Test substance	OD570			Mean	Tissue Mean	Adjusted mean value	% variability	% survival
Negative	0.641	0.690	0.706	0.679	0.955	N/A	44.9	100
Negative	1.224	1.217	1.254	1.232
Test article	0.914	0.938	1.006	0.953	1.065	0.857	19.2	90
Test article	1.189	1.215	1.130	1.178
Test article#	0.231	0.231	0.232	0.231	0.208		20.0
Test article#	0.187	0.183	0.185	0.185
Positive	0.298	0.310	0.318	0.309	0.260	N/A	31.4	27
Positive	0.212	0.212	0.212	0.212

# Freeze-killed tissues

 

One hour exposure

Test substance	OD570			Mean	Tissue Mean	Adjusted mean value	% variability	% survival
Negative	1.298	1.357	0.1360	1.338	1.375	N/A/	4.8	100
Negative	1.404	1.414	1.399	1.406
Test article	1.061	0.961	0.903	0.975	1.076	0.880	17.1	64
Test article	1.279	1.171	1.079	1.176
Test article#	0.184	0.183	0.183	0.183	0.195		-12.8
Test article#	0.205	0.210	0.206	0.207
Positive	0.156	0.155	0.154	0.155	0.173	N/A	-23.3	13
Positive	0.190	0.195	0.187	0.191

# Freeze-killed tissues

Applicant's summary and conclusion

Interpretation of results:

not classified

Remarks:

Migrated information Criteria used for interpretation of results: EU

Conclusions:

Under the conditions of this study and based on the results obtained, DimerFA_PEPA_PAA, was not considered to be corrosive to the skin using the in
vitro skin model: EpiDerm.

Executive summary:

A study to determine the potential of DimerFA_PEPA_PAA to cause skin corrosion was conducted using the in vitro skin model: EpiDermTM. The study was conducted in accordance with OECD Test Guideline 431 and EU Method B.40 and was compliant with GLP.

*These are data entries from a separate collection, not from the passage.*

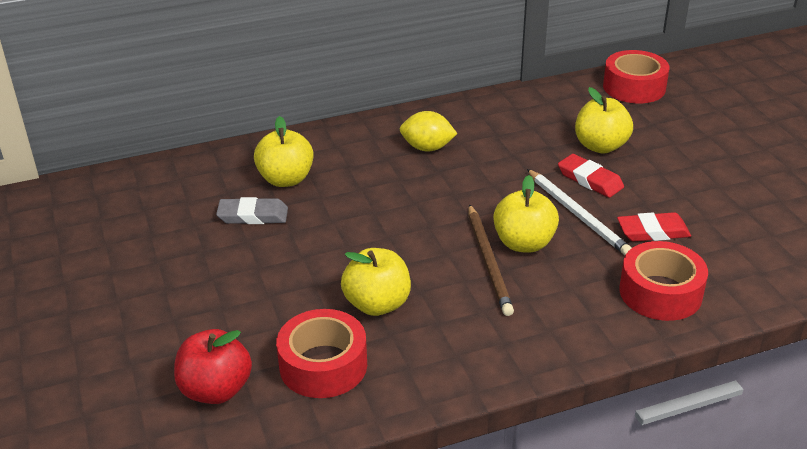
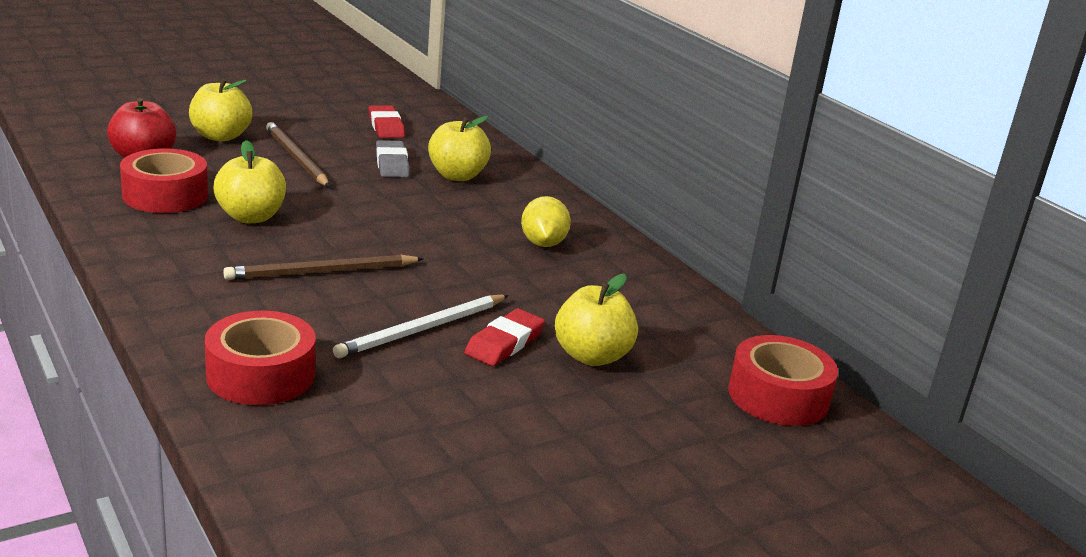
camera: 75 degrees right, 10 degrees down
yellow apple [493,175,559,253] -> yellow apple moved to [189,78,252,141]
red eraser [617,212,691,242] -> red eraser moved to [368,105,405,138]
none -> brown pencil [266,122,330,187]

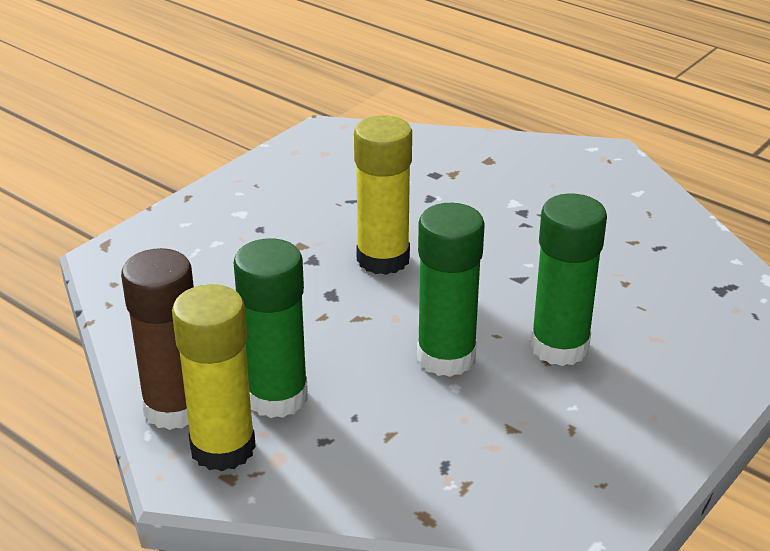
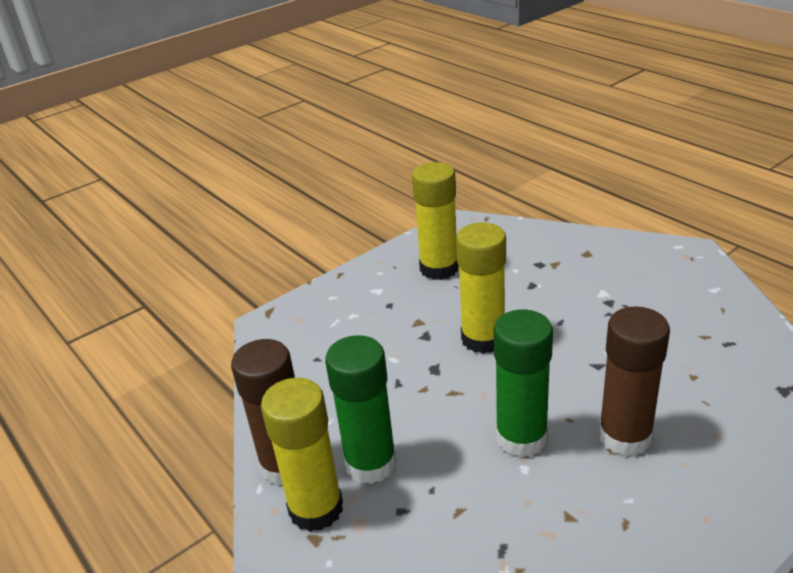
camera: 15 degrees right, 0 degrees up
green glue stick [530,193,607,366] -> brown glue stick [598,306,670,456]
none -> yellow glue stick [412,162,459,280]

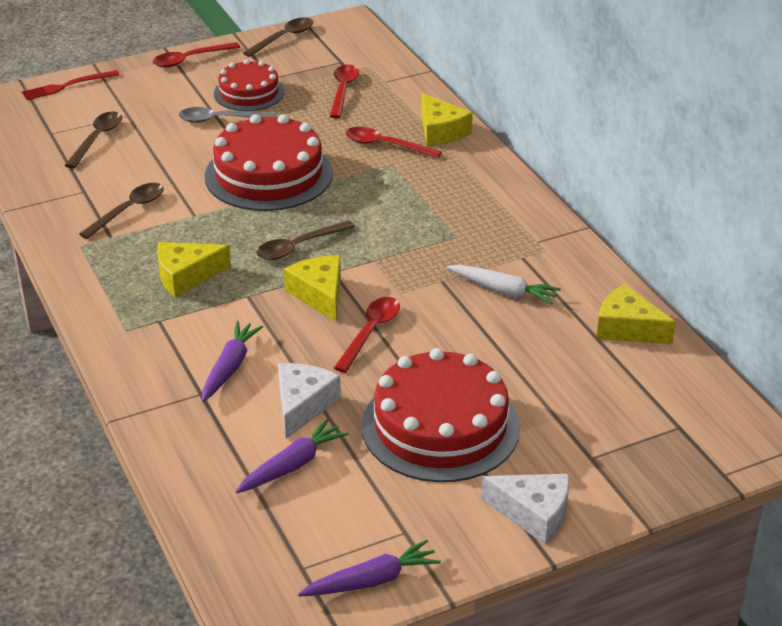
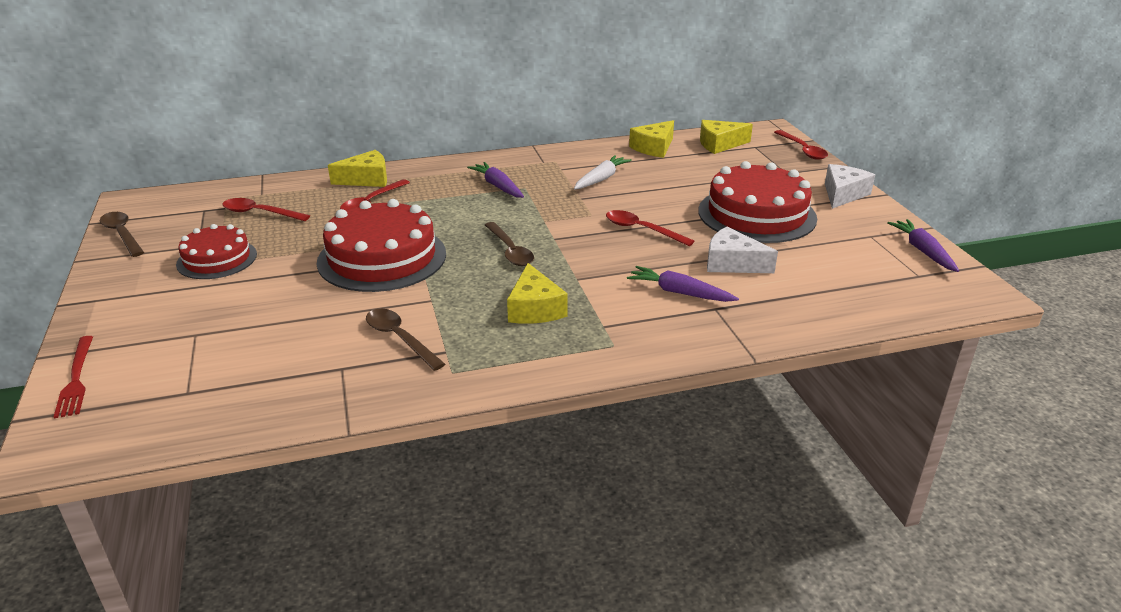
camera: 80 degrees left, 5 degrees down
brown spoon [64,111,122,168] -> none
red spoon [152,42,240,68] -> red spoon moved to [774,130,828,160]
grey spoon [179,107,277,123] -> none
purple carrot [236,419,348,493] -> purple carrot moved to [467,162,524,198]
yellow cheese [284,255,341,322] -> yellow cheese moved to [700,120,753,154]

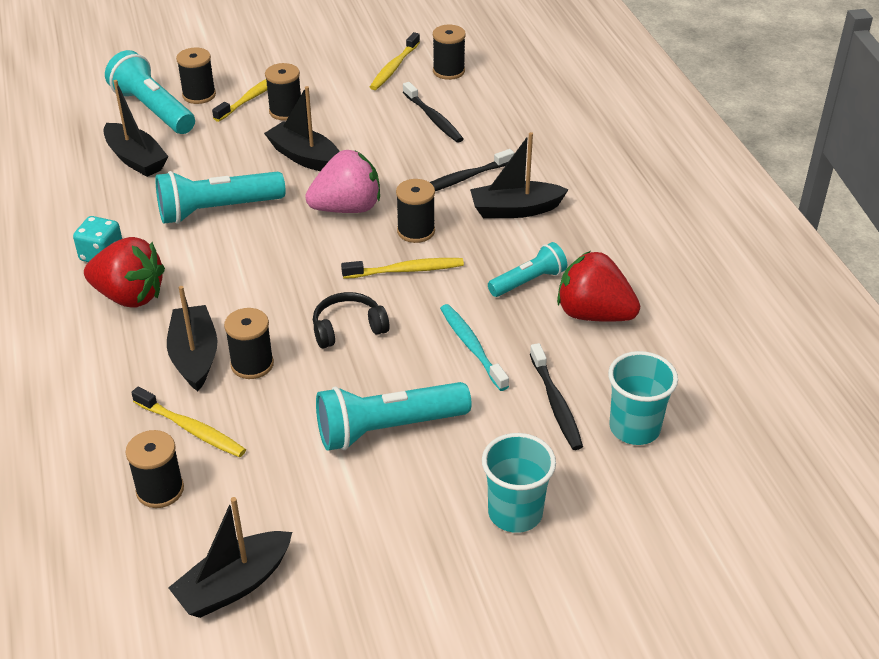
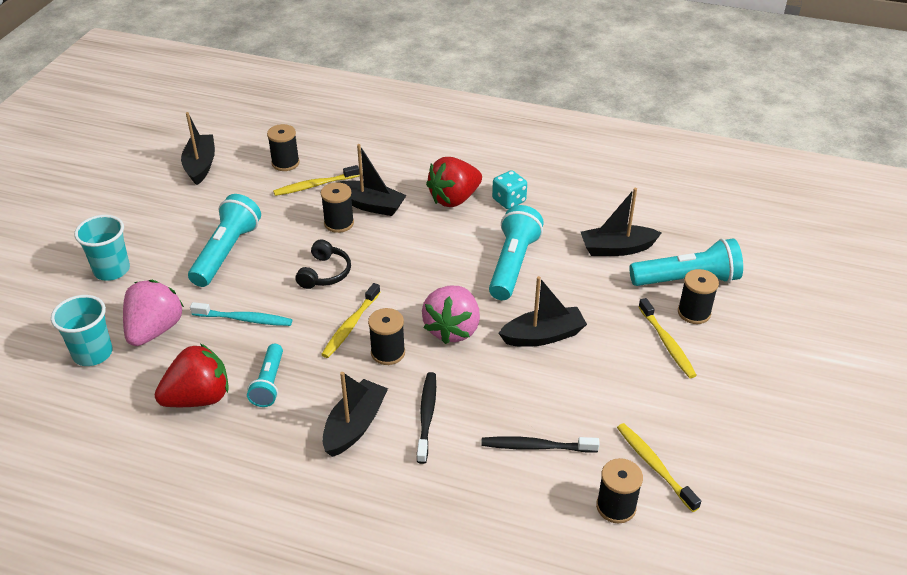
camera: 125 degrees right, 0 degrees up
black spool [265,63,301,121] -> none
black toothbrush [530,343,583,450] -> pink strawberry [123,280,184,346]

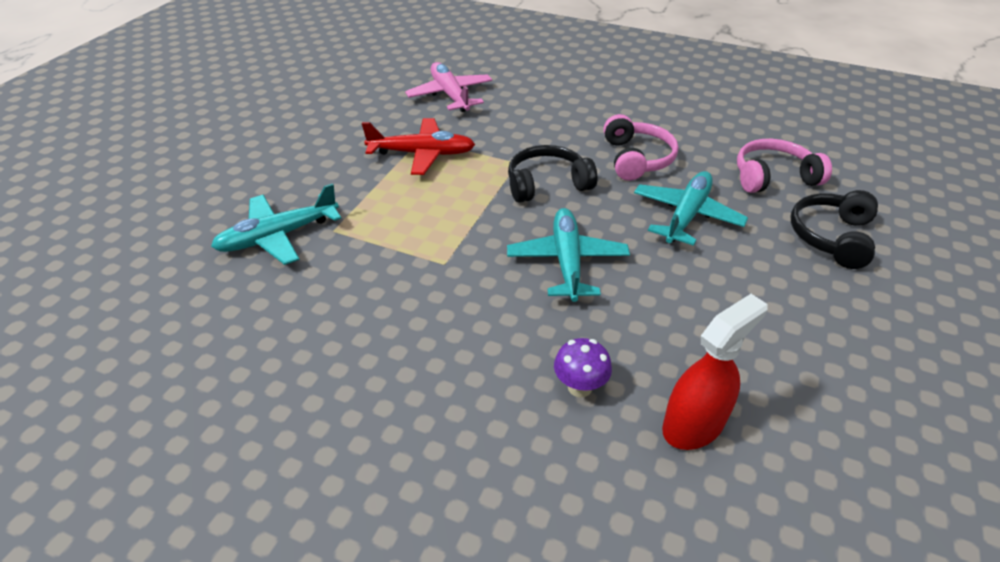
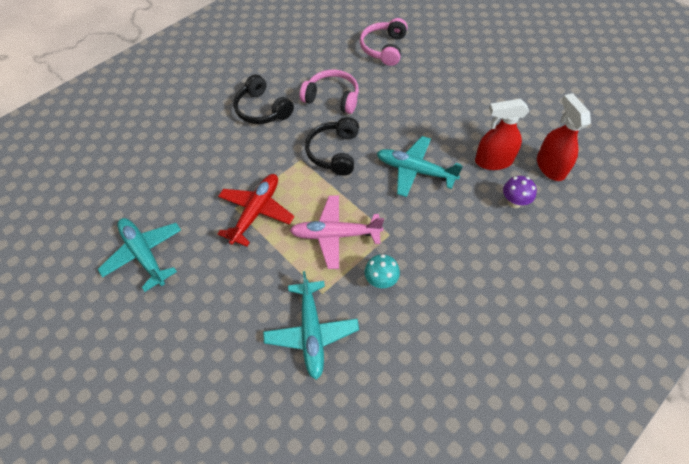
camera: 65 degrees left, 15 degrees up
pink plane [405,62,492,112] -> pink plane moved to [290,195,384,269]
turquoise plane [634,171,748,246] -> turquoise plane moved to [98,218,181,292]
black headphones [791,190,878,269] -> black headphones moved to [234,74,294,124]
none -> turquoise mushroom [364,254,400,288]
none -> red spray bottle [475,99,529,170]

Duplicate EpiDermTM inserts were treated with DimerFA_PEPA_PAA, distilled water (negative control) and 8N potassium hydroxide (positive control) for 3 minutes and 1 hour. At the end of the treatment period, the tissues were washed with phosphate buffered saline (PBS) and cell viability was assessed using the MTT assay. The skin corrosivity potential was assessed according to the remaining cell viability obtained after test material treatment with either of the two treatment times.

Skin viability after a three minute or one hour exposure to the test article was 90% and 64%, respectively. Skin viability after a three minute or one hour exposure to the positive control article was 27% and 13%, respectively, demonstrating appropriate performance of the assay.

Under the conditions of this study and based on the results obtained, DimerFA_PEPA_PAA, was considered not to be corrosive to skin in the in vitro skin model EpiDermTM.